Dani was born in Miami, grew up in Guatemala, and later moved back to the U.S. to study entrepreneurship at Babson College. “I’m the type who always had a lemonade stand,” she said of her early entrepreneurial drive.


She started Coconut Cartel with Mike immediately after college. Mike is now 34 and serves as creative director; she handles finance and operations. “Mike is … the brand creator and was the first smuggler, but more than anything, he’s the creative. Like people look at our Instagram and they love it because it has a vibe,” she said — high-end Miami in the 1980s.

Said Dani, “We’re not just clubs, neon lights, and flamingos.”

Victor George Vodka

Prior to the pandemic, craft spirits were soaring, with production up 23% between 2017 and 2018 at more than 2,000 distilleries nationwide, according to a December 2019 report by the American Craft Spirits Association. That amounted to 9 million cases with $1.8 billion in sales.

Since the pandemic began, alcohol sales have shifted from bars and restaurants — many closed or are operating at limited capacity — to retail sales for at-home consumption. During the shutdown, an estimated 41% of sales evaporated, according to industry studies.

But that hasn’t stopped local entrepreneurs.

Fort Lauderdale’s Victor George Harvey Sr. last year launched VG, for Victor George Vodka.

“I saw a void for a minority-owned liquor business,” said Harvey, who is African American.

According to a 2019 Forbes report, vodka has been the spirit sector’s largest category since at least 2010, with 2019 U.S. sales reaching $6.6 billion, representing 74 million cases of vodka.

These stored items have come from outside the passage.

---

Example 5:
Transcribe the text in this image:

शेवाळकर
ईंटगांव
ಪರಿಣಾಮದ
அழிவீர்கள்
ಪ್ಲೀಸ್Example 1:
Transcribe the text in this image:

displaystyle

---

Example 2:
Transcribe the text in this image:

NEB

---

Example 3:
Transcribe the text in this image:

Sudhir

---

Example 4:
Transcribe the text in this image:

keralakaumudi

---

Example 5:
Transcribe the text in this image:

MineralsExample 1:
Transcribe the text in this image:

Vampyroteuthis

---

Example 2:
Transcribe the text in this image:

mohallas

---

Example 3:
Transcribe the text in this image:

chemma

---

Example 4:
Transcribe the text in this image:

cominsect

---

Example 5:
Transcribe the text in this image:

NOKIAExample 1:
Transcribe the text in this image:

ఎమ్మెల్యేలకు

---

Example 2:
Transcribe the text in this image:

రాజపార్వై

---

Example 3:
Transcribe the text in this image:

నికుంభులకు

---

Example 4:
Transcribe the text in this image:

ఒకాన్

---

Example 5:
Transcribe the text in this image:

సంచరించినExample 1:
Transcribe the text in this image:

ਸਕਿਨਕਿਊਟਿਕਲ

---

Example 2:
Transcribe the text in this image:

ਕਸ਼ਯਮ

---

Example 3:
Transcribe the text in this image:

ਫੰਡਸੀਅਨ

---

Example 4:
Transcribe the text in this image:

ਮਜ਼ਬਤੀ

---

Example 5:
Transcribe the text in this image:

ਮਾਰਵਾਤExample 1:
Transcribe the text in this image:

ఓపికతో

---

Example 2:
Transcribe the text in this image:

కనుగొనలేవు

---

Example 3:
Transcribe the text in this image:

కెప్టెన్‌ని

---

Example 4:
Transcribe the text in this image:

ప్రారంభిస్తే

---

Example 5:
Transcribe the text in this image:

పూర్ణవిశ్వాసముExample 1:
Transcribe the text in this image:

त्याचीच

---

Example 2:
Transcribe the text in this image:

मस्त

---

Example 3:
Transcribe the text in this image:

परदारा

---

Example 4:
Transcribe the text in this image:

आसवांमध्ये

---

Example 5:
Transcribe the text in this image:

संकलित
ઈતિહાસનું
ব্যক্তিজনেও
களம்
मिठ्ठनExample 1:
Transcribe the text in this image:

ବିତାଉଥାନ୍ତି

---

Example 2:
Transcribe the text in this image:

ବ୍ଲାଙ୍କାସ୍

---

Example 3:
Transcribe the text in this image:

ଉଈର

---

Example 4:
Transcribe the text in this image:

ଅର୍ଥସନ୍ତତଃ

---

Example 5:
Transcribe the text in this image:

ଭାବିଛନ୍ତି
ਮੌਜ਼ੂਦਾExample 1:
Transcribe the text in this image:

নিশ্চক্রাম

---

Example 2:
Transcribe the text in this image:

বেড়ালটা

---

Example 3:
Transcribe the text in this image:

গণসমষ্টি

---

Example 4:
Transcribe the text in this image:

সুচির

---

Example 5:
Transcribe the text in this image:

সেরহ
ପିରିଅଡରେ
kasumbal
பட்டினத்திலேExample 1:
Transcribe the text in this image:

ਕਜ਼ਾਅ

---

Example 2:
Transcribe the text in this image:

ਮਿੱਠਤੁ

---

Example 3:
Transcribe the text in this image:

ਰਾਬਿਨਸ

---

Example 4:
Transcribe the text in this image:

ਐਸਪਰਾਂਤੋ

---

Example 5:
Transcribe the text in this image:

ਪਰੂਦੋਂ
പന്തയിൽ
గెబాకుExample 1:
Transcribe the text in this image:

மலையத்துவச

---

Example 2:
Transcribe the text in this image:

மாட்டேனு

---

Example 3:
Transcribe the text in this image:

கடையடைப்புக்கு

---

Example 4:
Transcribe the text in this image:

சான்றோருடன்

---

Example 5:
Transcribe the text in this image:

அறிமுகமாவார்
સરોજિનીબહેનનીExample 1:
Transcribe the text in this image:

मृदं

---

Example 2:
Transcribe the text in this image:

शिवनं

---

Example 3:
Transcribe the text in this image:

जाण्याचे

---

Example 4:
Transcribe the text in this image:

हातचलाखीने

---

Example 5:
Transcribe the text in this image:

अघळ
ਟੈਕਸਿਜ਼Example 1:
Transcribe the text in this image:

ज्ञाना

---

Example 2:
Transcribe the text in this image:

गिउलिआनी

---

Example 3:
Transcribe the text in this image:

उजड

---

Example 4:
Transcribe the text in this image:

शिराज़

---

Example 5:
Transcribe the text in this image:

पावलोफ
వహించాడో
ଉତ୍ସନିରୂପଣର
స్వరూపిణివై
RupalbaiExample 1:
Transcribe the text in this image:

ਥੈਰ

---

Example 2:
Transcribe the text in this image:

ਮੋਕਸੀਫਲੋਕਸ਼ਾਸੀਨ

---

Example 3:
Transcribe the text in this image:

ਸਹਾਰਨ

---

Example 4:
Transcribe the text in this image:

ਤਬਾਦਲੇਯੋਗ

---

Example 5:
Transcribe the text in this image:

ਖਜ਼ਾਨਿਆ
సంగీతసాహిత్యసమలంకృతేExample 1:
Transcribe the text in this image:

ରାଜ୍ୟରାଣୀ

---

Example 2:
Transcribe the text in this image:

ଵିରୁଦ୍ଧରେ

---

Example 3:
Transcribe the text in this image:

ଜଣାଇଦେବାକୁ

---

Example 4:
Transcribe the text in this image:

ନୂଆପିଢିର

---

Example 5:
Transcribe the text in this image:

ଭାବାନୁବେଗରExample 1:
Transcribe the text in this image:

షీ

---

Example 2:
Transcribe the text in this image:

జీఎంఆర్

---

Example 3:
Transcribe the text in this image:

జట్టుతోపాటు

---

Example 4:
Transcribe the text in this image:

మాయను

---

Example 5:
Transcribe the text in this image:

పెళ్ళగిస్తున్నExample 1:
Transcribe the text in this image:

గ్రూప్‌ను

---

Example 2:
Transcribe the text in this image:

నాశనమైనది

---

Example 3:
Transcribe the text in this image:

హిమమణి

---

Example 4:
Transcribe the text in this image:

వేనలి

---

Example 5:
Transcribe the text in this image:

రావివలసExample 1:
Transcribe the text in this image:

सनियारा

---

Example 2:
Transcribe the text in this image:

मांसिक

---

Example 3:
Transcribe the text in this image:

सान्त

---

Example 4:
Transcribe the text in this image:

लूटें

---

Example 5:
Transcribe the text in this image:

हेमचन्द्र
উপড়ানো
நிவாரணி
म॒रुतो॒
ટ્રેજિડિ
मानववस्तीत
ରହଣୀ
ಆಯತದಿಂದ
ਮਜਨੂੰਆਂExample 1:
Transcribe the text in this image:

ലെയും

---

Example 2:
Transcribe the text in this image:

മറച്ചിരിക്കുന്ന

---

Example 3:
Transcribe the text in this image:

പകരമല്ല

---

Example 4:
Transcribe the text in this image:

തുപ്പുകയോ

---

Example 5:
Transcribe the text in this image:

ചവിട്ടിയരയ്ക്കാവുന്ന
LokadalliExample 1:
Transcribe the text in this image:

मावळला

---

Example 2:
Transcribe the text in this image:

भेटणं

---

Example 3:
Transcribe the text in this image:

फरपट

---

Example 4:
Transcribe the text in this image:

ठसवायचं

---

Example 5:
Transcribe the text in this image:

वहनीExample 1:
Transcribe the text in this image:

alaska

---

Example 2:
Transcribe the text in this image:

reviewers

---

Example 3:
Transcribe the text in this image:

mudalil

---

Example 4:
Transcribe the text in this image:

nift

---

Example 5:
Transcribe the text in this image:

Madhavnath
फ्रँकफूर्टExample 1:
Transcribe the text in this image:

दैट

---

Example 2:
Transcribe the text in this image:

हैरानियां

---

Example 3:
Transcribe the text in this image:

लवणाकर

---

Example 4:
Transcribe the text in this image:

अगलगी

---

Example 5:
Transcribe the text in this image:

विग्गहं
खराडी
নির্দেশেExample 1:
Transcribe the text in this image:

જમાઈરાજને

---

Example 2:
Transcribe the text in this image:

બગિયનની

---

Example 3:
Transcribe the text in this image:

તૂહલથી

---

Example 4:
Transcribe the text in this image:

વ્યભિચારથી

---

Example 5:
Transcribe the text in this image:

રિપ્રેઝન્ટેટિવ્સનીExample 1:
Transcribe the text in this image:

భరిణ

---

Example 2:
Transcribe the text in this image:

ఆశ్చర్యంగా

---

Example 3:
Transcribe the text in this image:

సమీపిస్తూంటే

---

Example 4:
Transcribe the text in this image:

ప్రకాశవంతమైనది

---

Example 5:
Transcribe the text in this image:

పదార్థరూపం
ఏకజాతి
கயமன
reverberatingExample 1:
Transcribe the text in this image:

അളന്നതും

Smirnoff is the worldwide leader in the sector, but for VG, the main competitors are Tito’s and New Amsterdam. Tito’s compares price-wise (both Tito’s and VG are priced at about $19.99 for a 750 ml bottle), but New Amsterdam, priced considerably lower at about $13.99 per bottle, has a following in the “urban market,” a market sector that Harvey says influences sales in the larger market, too.

“Our target market is the 21- to 45-year-old consumer who follows urban trends,” said Harvey in a phone interview. Other brands that experience a similar following are Nike, Kanye West’s Yeezy, and Off-White, by the creative director of Louis Vuitton.

Locally, VG is available at Ocean Wine and Spirits, which has four locations in South Florida and sells via its website. It also sells at Crown Wine and Spirits, some out-of-state Total Wine stores and some Trader Joe’s stores.